Another irritating aspect of the book is that the dialogue is loaded with 1950s slang, which makes for slow and awkward reading. This problem is heightened by the fact that Ethan fancies himself a comedian, so his speech and interior narrative often resemble the rapid-fire string of extemporary non-sequiturs from an old Robin Williams stand-up routine. The plot of the book hints at film noir and dips its toe into crime fiction, but never goes far enough in either of those directions. Nobody really does much of anything until about 240 pages into the book. Prior to that, it’s all get-acquainted time. Then, when things finally start moving, albeit slowly, we’re led to believe that certain potentially exciting actions are going to take place. For the most part, however, they don’t. The purpose of this novel is to exhibit Ethan and his fellow townspeople as examples of moral decline, a fall from the greatness of America’s forefathers to the looser morals of the mid-20th century. In this fall, however, the fall is not great enough—barely a stumble.

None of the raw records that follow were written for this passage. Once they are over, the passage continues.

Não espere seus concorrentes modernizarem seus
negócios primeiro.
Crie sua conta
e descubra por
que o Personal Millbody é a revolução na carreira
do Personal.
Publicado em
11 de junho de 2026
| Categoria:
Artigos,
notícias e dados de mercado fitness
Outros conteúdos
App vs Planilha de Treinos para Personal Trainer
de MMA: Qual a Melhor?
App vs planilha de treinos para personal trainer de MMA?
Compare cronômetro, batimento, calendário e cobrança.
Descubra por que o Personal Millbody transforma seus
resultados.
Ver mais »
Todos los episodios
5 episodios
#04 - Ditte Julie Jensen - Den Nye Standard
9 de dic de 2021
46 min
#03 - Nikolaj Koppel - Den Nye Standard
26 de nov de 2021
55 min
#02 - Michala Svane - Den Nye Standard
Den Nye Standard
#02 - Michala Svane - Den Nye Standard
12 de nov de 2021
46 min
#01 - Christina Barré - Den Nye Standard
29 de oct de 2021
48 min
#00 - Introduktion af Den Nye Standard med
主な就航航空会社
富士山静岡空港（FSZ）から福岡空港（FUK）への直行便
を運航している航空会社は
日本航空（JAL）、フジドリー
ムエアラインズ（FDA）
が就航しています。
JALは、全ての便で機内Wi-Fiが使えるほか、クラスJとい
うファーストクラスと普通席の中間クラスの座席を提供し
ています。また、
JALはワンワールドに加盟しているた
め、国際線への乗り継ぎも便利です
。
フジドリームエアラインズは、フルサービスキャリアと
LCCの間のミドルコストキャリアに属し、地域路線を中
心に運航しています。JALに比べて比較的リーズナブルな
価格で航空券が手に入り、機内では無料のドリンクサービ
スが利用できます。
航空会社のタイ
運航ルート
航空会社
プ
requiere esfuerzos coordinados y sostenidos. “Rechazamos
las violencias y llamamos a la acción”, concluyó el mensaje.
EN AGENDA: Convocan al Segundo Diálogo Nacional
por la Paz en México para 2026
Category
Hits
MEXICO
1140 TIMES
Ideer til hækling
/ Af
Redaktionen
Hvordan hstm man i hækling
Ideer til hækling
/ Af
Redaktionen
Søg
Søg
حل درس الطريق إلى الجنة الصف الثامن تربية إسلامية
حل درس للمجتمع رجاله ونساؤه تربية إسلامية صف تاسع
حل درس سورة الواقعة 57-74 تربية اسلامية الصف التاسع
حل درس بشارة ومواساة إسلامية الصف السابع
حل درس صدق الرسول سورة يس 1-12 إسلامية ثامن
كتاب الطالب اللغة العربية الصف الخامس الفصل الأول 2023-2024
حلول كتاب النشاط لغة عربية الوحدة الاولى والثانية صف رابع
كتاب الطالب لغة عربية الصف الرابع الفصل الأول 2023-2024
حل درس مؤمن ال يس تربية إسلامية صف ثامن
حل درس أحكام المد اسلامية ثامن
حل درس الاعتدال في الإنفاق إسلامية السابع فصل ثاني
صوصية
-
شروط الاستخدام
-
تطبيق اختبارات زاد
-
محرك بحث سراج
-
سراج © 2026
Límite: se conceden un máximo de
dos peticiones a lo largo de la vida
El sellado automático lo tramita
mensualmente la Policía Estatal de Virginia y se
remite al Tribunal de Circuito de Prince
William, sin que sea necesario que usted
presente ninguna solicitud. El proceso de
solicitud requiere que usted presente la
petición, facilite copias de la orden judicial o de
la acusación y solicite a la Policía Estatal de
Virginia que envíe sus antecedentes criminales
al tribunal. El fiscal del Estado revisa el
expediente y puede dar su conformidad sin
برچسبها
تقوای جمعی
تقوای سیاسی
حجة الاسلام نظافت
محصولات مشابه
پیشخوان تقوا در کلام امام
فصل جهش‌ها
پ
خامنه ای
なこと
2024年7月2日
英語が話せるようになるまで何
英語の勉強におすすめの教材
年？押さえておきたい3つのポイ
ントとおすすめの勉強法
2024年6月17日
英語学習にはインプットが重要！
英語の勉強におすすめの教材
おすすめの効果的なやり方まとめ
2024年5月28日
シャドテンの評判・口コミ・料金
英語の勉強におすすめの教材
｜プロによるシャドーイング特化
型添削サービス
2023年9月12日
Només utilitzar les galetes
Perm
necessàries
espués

TFor most of his career, Steinbeck wrote in a predominantly naturalistic form of realism. Compared to earlier California writers like Jack London and Frank Norris, Steinbeck was more of a proto-modernist, but still he generally opted for good old-fashioned naturalistic storytelling and social realism over narrative ambiguity and existentialist angst. Albert Camus he ain’t. Here in 1961, however, every novelist wanted to prove himself a cracker-jack psychoanalyst, and Steinbeck is likewise guilty of that conceit, so the bulk of this novel takes place inside Ethan’s head and beats his neuroses like a dead horse. The Winter of Our Discontent has little in common with the rest of Steinbeck’s literature, so even if you’re a fan of the author, don’t feel like you’re missing much if you skip this one.